Confessions of a Procrastination Junkie
You may be reading this as the clock ticks down on the deadline for that essay. Here you are again, desperately typing away to reach the minimum word count, while frequently taking short breaks to keep your mind from frazzling. Rest assured that many others face similar plights daily. So many, have fallen into the trap of putting things off until tomorrow again and again until there is no tomorrow and the midnight deadline fast approaches.
As a teacher, I have spoken with many students who waited until the night before, morning of, or even the minutes prior to class in order to complete their assignment. On multiple occasions, I have watched students on one end of the classroom scurry to complete their work as I start collecting papers from the other side. It is a habit, and a widespread one. I think the only way to beat it is to take the wording a step further. Procrastination is an addiction.
We are addicted to the immediate gains of putting off work. It means we get to relax in the immediate moment, and that gives us a short-term pleasure boost. Giving in to short-term gain for long-term suffering is not all that different from drug use. Eventually, habits become subconscious and we act without fully realizing our actions. In order to beat any problem, we have to accept it as a problem. Yet we also have to accept the reasons why we do it – we have to find the good in our addiction.
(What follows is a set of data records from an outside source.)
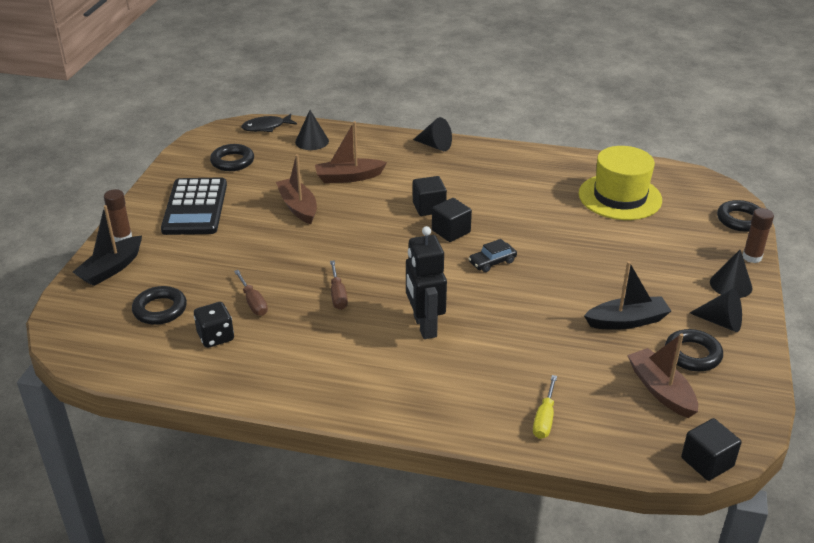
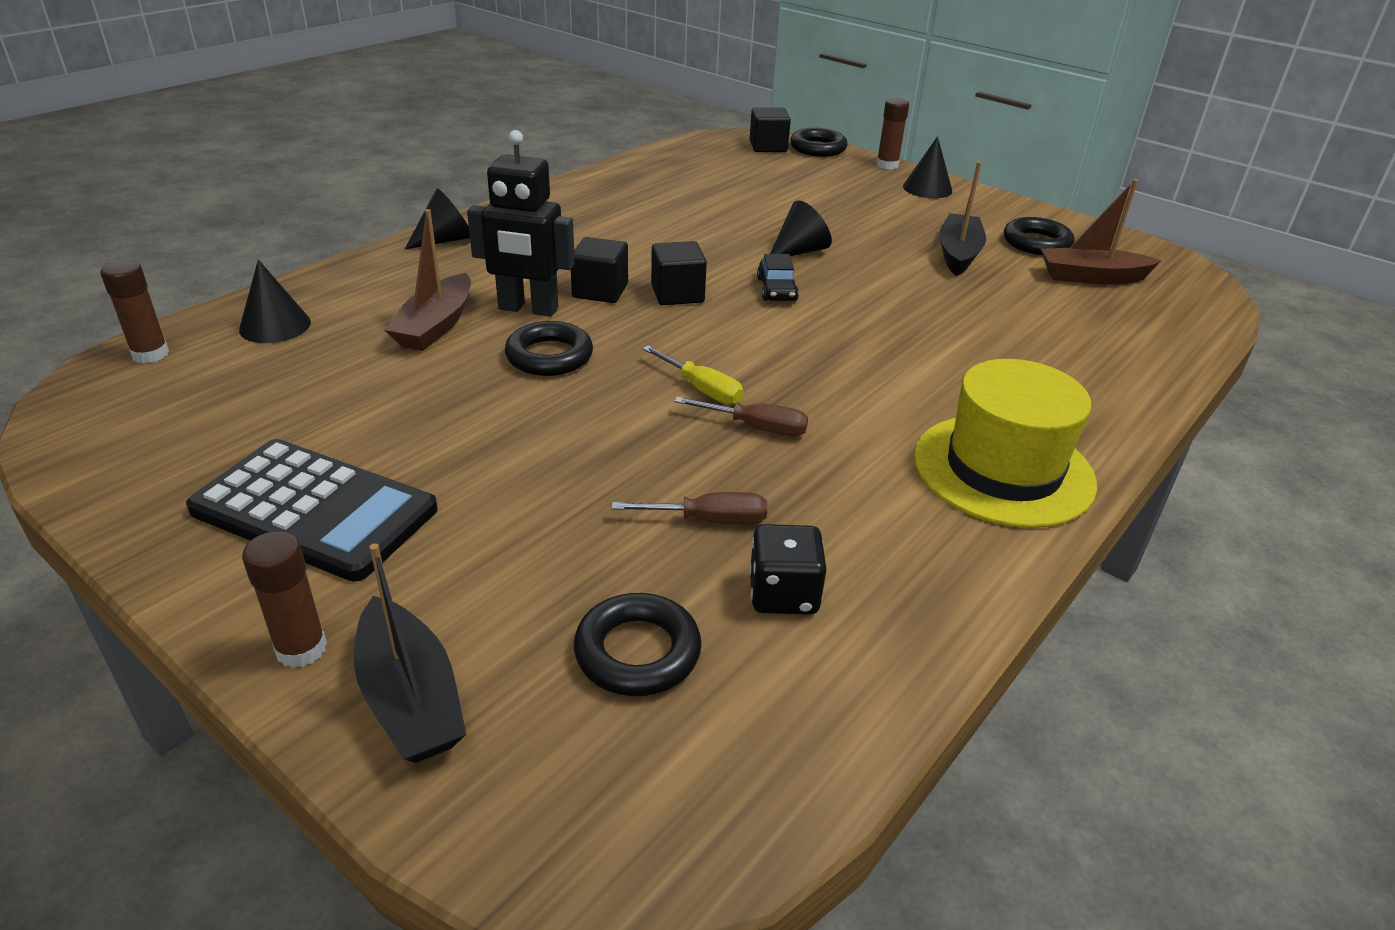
camera: 65 degrees left, 0 degrees up
black ring [210,144,254,171] -> black ring moved to [505,321,593,376]
black fish [241,114,297,132] -> brown glue stick [100,260,169,363]
brown boat [276,154,317,224] -> none
black robot [406,226,447,339] -> black robot moved to [467,130,575,317]
yellow screwdriver [533,375,557,439] -> yellow screwdriver moved to [642,346,743,405]
yellow hat [579,146,662,220] -> yellow hat moved to [914,359,1097,528]
black cube [681,418,742,481] -> black cube moved to [750,107,791,152]
black cone [690,288,742,332] -> black cone moved to [770,200,832,256]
Aside from that short-term burst of endorphins, students often speak of their love of pressure. Many of us think that the pressure of a deadline pushes us to work harder and produce a better end product. Time and time again, experiments have shown that humans make worse decisions when under pressure. Many people think that pressure drives results, but it does so at a cost.
This ties into one last cause of procrastination I have seen, not only in students but in myself. After much deliberation, I realized that I put things off as a protective measure. By waiting until the last minute, you are physically incapable of giving a task your all. I realized I gave myself no choice but to rush. If the task ultimately failed, I could put the blame on my procrastination. I preferred thinking I could have done better over giving it my all, failing, and discovering my limits. I became addicted to this safety net which coddled me.
Beating an addiction means fully analyzing it. You need to make sense of why you procrastinate, and from there determine the value and damage that results from it. Only then can you see its addictive nature, its misleading positives, and the hindrance it places on your potential. By facing those realities instead of a clock ticking down to midnight, you can take action now.